START PROVIDED PASSAGE
- Jeremy Crawley
- Denver’s False Report brings their new EP, Tear the Pages, to the Black Sheep stage on Friday, Oct. 18.
Local music fans can look forward to adding another gem to their record collections (or virtual record collections, as the case may be), as Denver-based indie-rock quartet Fals e Report is primed to mark the release a new EP, Tear the Pages.
Recorded by Alex Scott at Denver’s Red Wall Audio and mastered with Kris Crummett (producer for Dance Gavin Dance and Sleeping With Sirens, among others), it’s immediately clear upon listening that False Report put plenty of effort and love into the new release.
Preceded by the release of the single “No Apathy” (which also appears on Tear the Pages), the five-track EP features brilliantly sharp songwriting with pristine production to match. “Reoccur” marries the band’s pop-punk melodic sensibilities with post-punk atmospherics with great results — throwing in a gigantic chorus, to boot. “Sirens” places the band’s interlocking guitars over a sinister groove, “Probably Wrong” distills everything engaging about post-hardcore balladry, and “Empty Secrets” again dials the band’s sonic wash to arena proportions.
You can catch False Report and pick up a copy of their latest efforts at the Black Sheep on Friday, Oct. 18, where they’ll be joined by Had I Known and the fairly newly resurrected Calling All Cars2, who have presented some new material of their own in their latest appearances.
Meanwhile, yet more new music has recently arrived on the scene courtesy of Upon a Field’s Whisper, one of the latest projects of local metal exemplar (and general man-about-town) Bryan Ostrow. Upon a Field’s Whisper began in 2018 as a one-man-band solo project exploring the relationship between humans and nature, documented by the four-track demo recorded entirely by Ostrow. The demo was an impressively well-realized concept, joining spectral acoustic neofolk with black metal to potent effect.
The demo’s delicate acoustic passages are largely eschewed on this EP in favor of a full-on electric assault. Ostrow’s vocals show astonishing range and ferocity, especially on “Retribution,” and his performance is matched and complemented at each turn by the intense performances of his new comrades. The grinding, discordant intro to closing track “Spread Death” is genuinely unnerving, and its blistering, crust punk denouement is exhilarating. Truly an inspired soundtrack to the climate apocalypse. Upon a Field’s Whisper celebrated the release of their new EP with a short tour with Clarion Void, making stops in Taos and Santa Fe, along with a home-stand show at the Triple Nickel Tavern.
END PROVIDED PASSAGE
START EXTRACTED RECORDS
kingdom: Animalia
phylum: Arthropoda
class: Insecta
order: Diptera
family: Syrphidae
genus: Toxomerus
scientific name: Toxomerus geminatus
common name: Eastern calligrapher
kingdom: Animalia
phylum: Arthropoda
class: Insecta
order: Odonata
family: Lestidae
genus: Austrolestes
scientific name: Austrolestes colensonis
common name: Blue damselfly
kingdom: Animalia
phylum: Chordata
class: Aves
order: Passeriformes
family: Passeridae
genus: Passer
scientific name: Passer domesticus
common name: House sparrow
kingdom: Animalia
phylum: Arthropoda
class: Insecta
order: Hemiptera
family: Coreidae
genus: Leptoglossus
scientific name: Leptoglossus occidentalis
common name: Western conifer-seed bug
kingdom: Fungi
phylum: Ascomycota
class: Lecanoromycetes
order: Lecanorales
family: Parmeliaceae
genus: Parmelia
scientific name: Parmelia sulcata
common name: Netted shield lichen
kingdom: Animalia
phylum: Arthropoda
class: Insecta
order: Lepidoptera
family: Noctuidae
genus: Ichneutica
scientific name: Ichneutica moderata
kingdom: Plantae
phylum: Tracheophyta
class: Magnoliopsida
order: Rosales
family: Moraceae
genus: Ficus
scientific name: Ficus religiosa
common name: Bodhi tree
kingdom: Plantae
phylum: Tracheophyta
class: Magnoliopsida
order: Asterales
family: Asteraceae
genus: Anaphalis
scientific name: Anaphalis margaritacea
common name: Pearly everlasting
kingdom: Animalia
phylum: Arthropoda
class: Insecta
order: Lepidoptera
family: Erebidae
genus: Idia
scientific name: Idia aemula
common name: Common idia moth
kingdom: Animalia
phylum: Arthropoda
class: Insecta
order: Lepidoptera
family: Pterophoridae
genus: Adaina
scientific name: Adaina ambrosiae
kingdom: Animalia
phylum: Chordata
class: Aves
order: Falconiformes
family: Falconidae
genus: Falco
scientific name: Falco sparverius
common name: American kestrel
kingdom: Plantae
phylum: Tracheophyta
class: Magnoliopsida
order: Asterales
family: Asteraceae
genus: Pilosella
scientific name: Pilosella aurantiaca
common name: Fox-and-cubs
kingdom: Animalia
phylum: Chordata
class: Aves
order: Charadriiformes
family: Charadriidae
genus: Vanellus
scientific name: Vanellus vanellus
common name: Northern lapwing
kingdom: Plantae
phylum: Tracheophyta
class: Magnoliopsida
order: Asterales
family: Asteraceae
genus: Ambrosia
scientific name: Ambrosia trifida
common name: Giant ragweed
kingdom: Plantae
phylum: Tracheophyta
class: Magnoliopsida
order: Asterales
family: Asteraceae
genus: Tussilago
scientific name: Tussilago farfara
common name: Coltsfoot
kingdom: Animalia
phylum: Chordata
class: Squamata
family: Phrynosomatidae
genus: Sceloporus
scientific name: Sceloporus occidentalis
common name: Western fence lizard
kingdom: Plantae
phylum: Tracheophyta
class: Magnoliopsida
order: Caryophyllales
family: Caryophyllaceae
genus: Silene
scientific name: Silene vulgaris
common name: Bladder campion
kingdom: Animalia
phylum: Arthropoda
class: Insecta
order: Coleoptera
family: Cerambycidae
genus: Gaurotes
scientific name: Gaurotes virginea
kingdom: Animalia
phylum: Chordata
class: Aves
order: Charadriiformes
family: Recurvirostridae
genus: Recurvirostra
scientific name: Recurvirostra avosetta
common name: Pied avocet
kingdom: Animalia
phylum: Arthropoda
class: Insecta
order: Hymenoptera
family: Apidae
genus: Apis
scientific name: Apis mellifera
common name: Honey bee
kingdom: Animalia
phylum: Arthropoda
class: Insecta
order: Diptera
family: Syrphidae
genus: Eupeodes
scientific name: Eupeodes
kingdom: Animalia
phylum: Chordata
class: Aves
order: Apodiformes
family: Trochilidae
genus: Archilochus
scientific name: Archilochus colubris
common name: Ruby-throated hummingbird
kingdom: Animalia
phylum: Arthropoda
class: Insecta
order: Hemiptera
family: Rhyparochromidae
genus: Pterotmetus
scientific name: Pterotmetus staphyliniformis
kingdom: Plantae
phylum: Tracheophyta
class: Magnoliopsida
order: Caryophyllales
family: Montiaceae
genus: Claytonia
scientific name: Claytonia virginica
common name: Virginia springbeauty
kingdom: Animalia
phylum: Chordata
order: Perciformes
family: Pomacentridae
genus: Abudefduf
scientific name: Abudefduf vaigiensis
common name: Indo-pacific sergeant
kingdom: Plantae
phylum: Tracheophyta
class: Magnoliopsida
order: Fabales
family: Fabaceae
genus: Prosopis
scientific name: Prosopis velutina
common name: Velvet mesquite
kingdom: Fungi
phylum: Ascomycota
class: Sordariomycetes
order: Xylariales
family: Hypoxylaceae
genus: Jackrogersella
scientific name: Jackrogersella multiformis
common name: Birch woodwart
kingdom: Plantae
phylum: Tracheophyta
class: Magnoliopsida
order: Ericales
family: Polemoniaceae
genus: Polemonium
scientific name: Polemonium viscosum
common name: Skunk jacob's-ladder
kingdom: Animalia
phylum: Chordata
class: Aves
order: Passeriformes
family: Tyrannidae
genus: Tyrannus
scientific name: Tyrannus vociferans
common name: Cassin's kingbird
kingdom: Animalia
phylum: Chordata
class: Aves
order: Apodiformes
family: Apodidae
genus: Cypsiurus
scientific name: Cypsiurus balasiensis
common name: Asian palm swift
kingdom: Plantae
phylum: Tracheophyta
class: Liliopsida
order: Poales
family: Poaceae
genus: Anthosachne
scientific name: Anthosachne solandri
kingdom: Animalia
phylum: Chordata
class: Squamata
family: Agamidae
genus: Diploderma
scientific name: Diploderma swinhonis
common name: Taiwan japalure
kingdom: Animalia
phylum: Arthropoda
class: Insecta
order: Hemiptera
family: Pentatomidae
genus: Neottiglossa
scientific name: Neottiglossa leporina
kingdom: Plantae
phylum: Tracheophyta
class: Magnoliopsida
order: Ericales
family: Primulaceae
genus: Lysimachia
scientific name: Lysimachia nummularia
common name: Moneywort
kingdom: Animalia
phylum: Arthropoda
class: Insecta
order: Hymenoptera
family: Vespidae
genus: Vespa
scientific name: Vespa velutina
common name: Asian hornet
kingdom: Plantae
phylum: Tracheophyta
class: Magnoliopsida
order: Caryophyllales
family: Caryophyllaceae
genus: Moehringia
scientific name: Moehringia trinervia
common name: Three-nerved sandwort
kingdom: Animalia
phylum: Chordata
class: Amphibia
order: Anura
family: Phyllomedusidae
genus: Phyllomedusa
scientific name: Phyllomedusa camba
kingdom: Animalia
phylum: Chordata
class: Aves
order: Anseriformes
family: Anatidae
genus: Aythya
END EXTRACTED RECORDS
USING THE INFORMATION ::
- A) According to the music column, who recorded Tear the Pages, and at which studio?
- B) Please write the next paragraph of the music column, picking up after its final sentence.

EXERCISE RESPONSES ::
- A) Alex Scott recorded it at Denver's Red Wall Audio.

- B)
Speaking of the Triple Nickel, fans of alt-country have a lot to look forward to this week, namely, two appearances from Fort Worth-based, hellraisin’ country twosome WhiskeyDick, who perform on Oct. 11 and 15. The duo, Fritz and Reverend Johnson, have earned a cult following through their rowdy acoustic guitar-slinging, sharing stages with luminaries such as Shooter Jennings, Scott H. Biram, Pentagram and The Reverend Horton Heat. Their 2015 LP The Bastard Sons of Texas is required listening for anyone who likes a bit of metal mixed with their honky-tonk, but the pair is truly in their element onstage.
On Oct. 11, WhiskeyDick will be joined by Washington-based singer/songwriter James Hunnicutt, and on Oct. 15, WhiskeyDick and Hunnicutt will share the stage with Mason Kinard, Erin O’Keefe, and local favorites Tejon Street Corner Thieves, freshly back from a sojourn in Mexico. Will they play any thematically appropriate Marty Robbins covers for the occasion? Only one way to find out.
While this all makes for a week of hootenannying that could put all three Hank Williamses to shame, you’d be wise to pace yourself, as Oct. 9 also features some more excellent roots-rock courtesy of “grease-folk” purveyor Kiel Grove, who hits the Triple Nickel stage with Hawk Rider and Robbie D in support. Grove, originally hailing from Denton, Texas, plays a bluesy brand of Americana storytelling that often verges on psychedelic desert-rock, thanks to the guitar pyrotechnics on tracks like “Coyote Call” and “Laid Back.”